Kedua, Ma’ruf Amin tentang Rukyah
untuk Penentu Awal dan Akhir Ramadhan Menurut Pandangan Syari’ah dan Sorotan
Iptek sebuah makalah ilmiah yang disampaikan pada Diskusi Panel Teknologi
Rukyah Awal Bulan Ramadhan dan Syawal. Makalah ini menjelaskan prinsip syariah
yang tidak menolak keikutsertaan iptek dalam proses penentuan awal dan akhir
Ramadan, selama tidak bertentangan dengan syari’ah atau mengabaikan petunjuk
yang telah diberikan syari’ah. Penggunaan teknologi rukyah secara objektif
sebagai pendamping dari rukyah bil fi’li tanpa
alat, seperti yang selama ini dilakukan, dapat dilaksanakan. [5]Namun
memang hingga saat ini belum ada kesepakatan para ulama tetang boleh tidaknya
hasil rukyah bil fi’li dengan
menggunakan alat, maka diperlukan kajian lebih lanjut.
Ketiga, Dito Alif Pratama, Rukyatul
Hilal Dengan Teknologi: Telaah Pelaksanaan Rukyatul Hilal di Baitul Hilal Teluk
Kemang Malaysia, Penelitian ini menjelaskan tentang Baitul Hilal Teluk
Kemang yang merupakan salah satu tempat
yang dijadikan patokan oleh pemerintah malaysia dalam menentukan awal bulan
kamariah, khususnya bulan Ramadan, syawal, dan Zulhijah. Tempat ini juga pernah
berhasil merekam hilal termuda pada bulan Sya’ban 1431 H (12 Juli 2010) dengan
umur hilal 16:16 jam.[6]
Perbedaan
kajian ini dengan kajian yang lain terletak pada peninjauan keabsahan teknologi
rukyatul hilal, yang pada penelitian ini penulis menggunakan metode Maslahah
Mursalah. Penulis akan meninjau aspek maslahat dalam teknologi rukyatul
hilal, sehingga akan menuai suatu kesimpulan yang menunjukan status penggunaan
teknologi dalam rukyatul hilal.
B. Pembahasan
1. Tinjauan
Tentang Maslahah Mursalah
a. Pengertian Maslahat Mursalah
Secara etimologi, maslahah adalah turunan
dari kata shaluha-yashluhu-shâlih
yang berarti
(baik) yaitu
lawan dari buruk atau rusak. Kata mashlahah adalah
singular (mufrad) dari kata mashâlih
yang merupakan
masdar dari ashlaha
yang bermakna
mendatangkan kemaslahatan. Dengan
demikian, kata mashlahah juga diartikan
dengan al-shalah
yaitu kebaikan
atau terlepas darinya kerusakan.[7]
Ungkapan bahasa Arab menggunakan maslahat dalam arti manfaat atau perbuatan dan pekerjaan yang mendorong serta mendatangkan manfaat kepada manusia.[8]

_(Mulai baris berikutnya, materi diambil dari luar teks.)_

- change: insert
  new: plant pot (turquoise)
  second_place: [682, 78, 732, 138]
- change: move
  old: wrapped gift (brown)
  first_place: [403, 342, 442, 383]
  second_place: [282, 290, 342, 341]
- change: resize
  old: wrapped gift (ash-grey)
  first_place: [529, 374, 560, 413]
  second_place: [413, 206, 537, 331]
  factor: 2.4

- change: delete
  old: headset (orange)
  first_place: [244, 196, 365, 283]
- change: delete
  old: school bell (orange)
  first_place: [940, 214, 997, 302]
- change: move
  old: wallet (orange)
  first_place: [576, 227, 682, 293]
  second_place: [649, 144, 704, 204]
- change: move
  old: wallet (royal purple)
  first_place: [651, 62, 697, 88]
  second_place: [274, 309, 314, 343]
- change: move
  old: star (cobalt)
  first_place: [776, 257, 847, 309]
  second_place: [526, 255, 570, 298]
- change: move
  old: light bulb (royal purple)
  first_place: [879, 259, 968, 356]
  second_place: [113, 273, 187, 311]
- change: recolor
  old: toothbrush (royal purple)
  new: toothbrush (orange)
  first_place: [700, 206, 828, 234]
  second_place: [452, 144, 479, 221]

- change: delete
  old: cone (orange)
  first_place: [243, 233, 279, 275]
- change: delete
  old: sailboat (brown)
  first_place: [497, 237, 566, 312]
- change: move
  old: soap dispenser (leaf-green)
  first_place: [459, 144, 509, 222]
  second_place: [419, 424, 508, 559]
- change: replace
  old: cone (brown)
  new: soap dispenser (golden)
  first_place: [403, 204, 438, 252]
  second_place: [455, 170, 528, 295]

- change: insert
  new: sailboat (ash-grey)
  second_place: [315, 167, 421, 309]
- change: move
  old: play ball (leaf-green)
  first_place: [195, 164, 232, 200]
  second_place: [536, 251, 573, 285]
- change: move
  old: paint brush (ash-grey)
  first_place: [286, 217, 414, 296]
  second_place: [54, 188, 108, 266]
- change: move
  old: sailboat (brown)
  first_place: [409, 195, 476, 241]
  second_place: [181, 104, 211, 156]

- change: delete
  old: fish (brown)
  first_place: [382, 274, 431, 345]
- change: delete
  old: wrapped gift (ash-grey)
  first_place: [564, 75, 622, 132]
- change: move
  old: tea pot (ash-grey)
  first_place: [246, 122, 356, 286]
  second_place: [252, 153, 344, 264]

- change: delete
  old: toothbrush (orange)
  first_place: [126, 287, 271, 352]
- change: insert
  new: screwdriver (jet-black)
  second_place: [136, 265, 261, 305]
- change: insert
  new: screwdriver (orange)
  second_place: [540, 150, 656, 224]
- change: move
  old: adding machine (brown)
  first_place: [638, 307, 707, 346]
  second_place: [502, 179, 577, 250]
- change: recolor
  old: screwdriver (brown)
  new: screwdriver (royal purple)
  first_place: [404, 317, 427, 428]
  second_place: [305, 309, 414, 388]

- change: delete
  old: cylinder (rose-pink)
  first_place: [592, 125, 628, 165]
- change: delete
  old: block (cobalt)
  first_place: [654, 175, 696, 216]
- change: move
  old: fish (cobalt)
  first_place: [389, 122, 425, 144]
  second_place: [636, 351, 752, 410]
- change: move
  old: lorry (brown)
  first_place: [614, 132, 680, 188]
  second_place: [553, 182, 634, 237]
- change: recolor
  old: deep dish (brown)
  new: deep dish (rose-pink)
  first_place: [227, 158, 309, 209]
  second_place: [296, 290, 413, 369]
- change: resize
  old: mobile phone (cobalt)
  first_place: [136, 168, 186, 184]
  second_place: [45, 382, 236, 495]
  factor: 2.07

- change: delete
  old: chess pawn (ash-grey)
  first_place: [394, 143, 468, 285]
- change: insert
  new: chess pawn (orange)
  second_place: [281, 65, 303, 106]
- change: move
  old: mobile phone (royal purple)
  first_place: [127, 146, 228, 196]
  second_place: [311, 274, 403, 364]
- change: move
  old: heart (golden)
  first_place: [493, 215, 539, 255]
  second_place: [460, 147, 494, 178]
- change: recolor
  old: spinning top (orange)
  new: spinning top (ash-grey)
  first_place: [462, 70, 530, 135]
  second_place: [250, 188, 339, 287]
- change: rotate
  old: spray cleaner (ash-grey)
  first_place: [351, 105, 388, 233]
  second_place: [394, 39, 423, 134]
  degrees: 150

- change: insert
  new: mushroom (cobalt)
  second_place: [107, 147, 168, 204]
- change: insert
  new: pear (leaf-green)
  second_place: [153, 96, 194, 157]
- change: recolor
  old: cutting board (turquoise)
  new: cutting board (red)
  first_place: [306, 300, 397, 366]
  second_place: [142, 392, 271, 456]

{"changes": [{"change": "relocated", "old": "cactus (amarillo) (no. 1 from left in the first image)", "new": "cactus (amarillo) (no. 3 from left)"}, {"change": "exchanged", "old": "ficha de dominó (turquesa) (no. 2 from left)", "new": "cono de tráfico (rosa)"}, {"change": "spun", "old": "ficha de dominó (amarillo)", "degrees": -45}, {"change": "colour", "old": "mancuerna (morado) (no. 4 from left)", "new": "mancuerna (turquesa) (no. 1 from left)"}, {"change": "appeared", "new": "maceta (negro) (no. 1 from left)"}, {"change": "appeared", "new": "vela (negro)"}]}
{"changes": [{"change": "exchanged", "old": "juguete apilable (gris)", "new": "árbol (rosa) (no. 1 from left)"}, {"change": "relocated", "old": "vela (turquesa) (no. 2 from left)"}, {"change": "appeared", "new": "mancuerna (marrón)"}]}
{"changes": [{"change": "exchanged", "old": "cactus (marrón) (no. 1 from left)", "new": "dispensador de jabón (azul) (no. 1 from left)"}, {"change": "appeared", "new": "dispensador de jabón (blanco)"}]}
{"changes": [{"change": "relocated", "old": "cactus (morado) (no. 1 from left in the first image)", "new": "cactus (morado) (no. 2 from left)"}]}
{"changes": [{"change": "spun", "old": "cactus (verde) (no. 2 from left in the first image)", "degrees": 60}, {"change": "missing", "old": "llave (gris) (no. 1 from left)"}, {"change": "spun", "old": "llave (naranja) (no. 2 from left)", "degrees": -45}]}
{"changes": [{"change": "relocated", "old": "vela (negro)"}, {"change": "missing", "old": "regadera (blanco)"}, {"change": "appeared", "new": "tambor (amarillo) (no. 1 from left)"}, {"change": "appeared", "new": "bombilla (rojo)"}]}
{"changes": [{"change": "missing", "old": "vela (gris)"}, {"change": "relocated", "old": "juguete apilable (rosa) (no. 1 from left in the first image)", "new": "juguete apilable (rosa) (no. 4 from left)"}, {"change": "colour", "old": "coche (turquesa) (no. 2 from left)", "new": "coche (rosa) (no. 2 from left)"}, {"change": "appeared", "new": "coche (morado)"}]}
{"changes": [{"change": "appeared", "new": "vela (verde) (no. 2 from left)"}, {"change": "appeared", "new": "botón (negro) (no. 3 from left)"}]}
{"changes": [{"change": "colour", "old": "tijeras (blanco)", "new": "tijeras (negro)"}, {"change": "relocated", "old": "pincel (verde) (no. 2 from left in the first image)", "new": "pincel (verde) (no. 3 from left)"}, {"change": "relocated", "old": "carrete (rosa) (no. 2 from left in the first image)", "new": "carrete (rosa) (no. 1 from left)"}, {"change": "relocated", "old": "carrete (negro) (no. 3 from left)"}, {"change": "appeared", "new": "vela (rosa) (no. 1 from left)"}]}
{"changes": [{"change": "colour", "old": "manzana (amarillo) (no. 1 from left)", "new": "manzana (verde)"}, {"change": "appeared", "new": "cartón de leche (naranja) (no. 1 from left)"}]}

Ungkapan bahasa Arab menggunakan maslahat dalam arti manfaat atau perbuatan dan pekerjaan yang mendorong serta mendatangkan manfaat kepada manusia.[8]
Sedangkan dalam arti umum, maslahah
diartikan sebagai segala sesuatu yang
bermanfaat bagi manusia, baik dalam arti
menarik atau
menghasilkan, seperti menghasilkan keuntungan
atau kesenangan, atau dalam arti menolak atau
menghindarkan seperti menolak kemudaratan
atau kerusakan. Jadi, setiap yang mengandung
manfaat patut disebut maslahat meskipun
manfaat yang dimaksud mengandung dua sisi,
yaitu mendatangkan kebaikan dan menghindarkan
bahaya atau kerusakan disisi lain.[9]
Ahli ushul fiqh memberi pengertian Mashlahat
Mursalah sebagai kemaslahatan yang seara dengan tujuan syari’ al-Islami (Allah
SWT), namun tidak akan ada petunjuk khusus yang mengakuinya atau menolaknya.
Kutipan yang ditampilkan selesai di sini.